Blood Shot

He shook his head. “If that was the case, he’d just be putting an arm on them to use his trucks, not offing Nancy. I’m not saying it’s impossible he was involved. The plant’s certainly in his sphere. But it doesn’t leap out at me on the surface.”

 

 

We let the talk drift after that, to friends we had in common at the Illinois bar, to my cousin Boom-Boom, whom Kappelman used to watch at the Stadium when he was with the Hawks.

 

“There’s never been another player like him,” Kappelman said regretfully.

 

“You’re telling me.” I got up and put on my coat. “So if you come across something strange—anything, whether it seems to have a direct bearing on Nancy’s death or not—give me a call, okay?”

 

“Yeah, sure.” His gaze seemed a little unfocused. He seemed about to say something, then changed his mind, shook my hand, and escorted me to the door.

 

 

 

 

 

18

 

 

In His Father’s Shadow

 

I didn’t disbelieve Kappelman. I didn’t believe him, either. I mean the guy made a living persuading judges and commissioners to support community groups instead of the industrial or political heavyweights they usually favored. Despite his frayed trousers and jacket, I suspected he was pretty convincing. And if Nancy and he were the good buddies he claimed they’d been, was it really credible that she hadn’t given him the ghost of an idea about what she’d learned from the alderman’s office?

 

Of course it was a little pat on my part looking for Dresberg to be the fall guy. Just because he had made threats in the past and had a lot of muscle and was interested in waste disposal.

 

I meandered across side streets and headed into East Side, to the ward offices on Avenue M. It was a little after three and the place was hopping. I passed a couple of patrol cops coming out.
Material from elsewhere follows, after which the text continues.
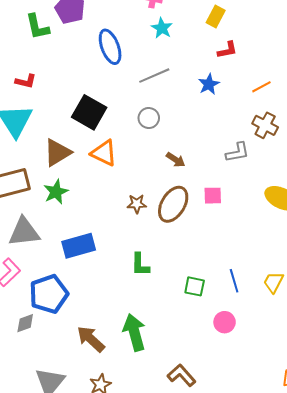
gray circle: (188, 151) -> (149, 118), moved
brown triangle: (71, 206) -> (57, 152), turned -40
When I got into the main office my old pals with the paunches were hard at it with a half-dozen or so favor-seekers. Another couple, maybe patronage workers through with street cleaning for the day, were playing checkers in the window.

 

Nobody really looked at me, but the conversations quieted down, “I’m looking for young Art,” I said amiably in the direction of the bald man who’d been the spokesman on my first visit.

 

“Not here,” he said briefly, without looking up.

 

“When do you expect him?”

 

The three office workers exchanged the silent communication I’d observed earlier and agreed that my question warranted a slight chuckle.

 

“We don’t,” Baldy said, going back to his client.

 

“Do you know where else I could find him?”

 

“We don’t keep tabs on the kid,” Baldy expanded, thinking perhaps of the claim drafts they were expecting from me. “Sometimes he shows up in the afternoon, sometimes he don’t. He hasn’t been in today so he might turn up. You never know.”

 

“I see.” I picked up the Sun-Times from his desk and sat in one of the chairs lining the wall. It was an old wooden one, yellow and scuffed, extremely uncomfortable. I read “Sylvia,” skimmed the sports pages, and tried interesting myself in the latest Greylord trial, shifting my pelvis around on the hard surface in an unsuccessful search for a spot that wouldn’t rub against my bones. After about half an hour I gave it up and put one of my cards on Baldy’s desk.

 

“V. I. Warshawski. I’ll try back in a bit. Tell him to call me if I miss him.”

 

Except for the blueberry muffin Ron Kappelman had given me, I hadn’t really eaten today. I went down to the comer of Ewing, where a neighborhood bar advertised submarines and Italian beef, and had a meatball sub with a draft. I’m not much of a beer drinker, but it seemed more suited to the neighborhood than diet soda.

 

When I got back to the ward office the visitors had pretty well cleared out except for the checker players in the comer. Baldy shook his head at me to indicate—I think—that young Art hadn’t been in. I felt proud of myself—I was beginning to seem like a regular.

 

I pulled a little spiral notebook from my bag. To entertain myself while I waited I tried calculating the expenses I’d incurred since starting to look for Caroline Djiak’s old man. I’ve always been a little jealous of Kinsey Milhone’s immaculate record-keeping; I didn’t even have receipts for meals or gas. Certainly not for cleaning up the Magli pumps, which was going to run close to thirty dollars.

 

I’d gotten up to two hundred and fifty when young Art came in with his usual diffident step. There was something in his face, a naked desire for acceptance from the tired old pols in the room, that made me flinch. They looked at him unblinkingly, waiting for him to speak. And finally he obliged.

 

“Any—anything for me from my dad?” He licked his lips reflexively.

 

Baldy shook his head and returned to his paper. “Lady wants to talk to you,” he said from the depths of the Sun-Times.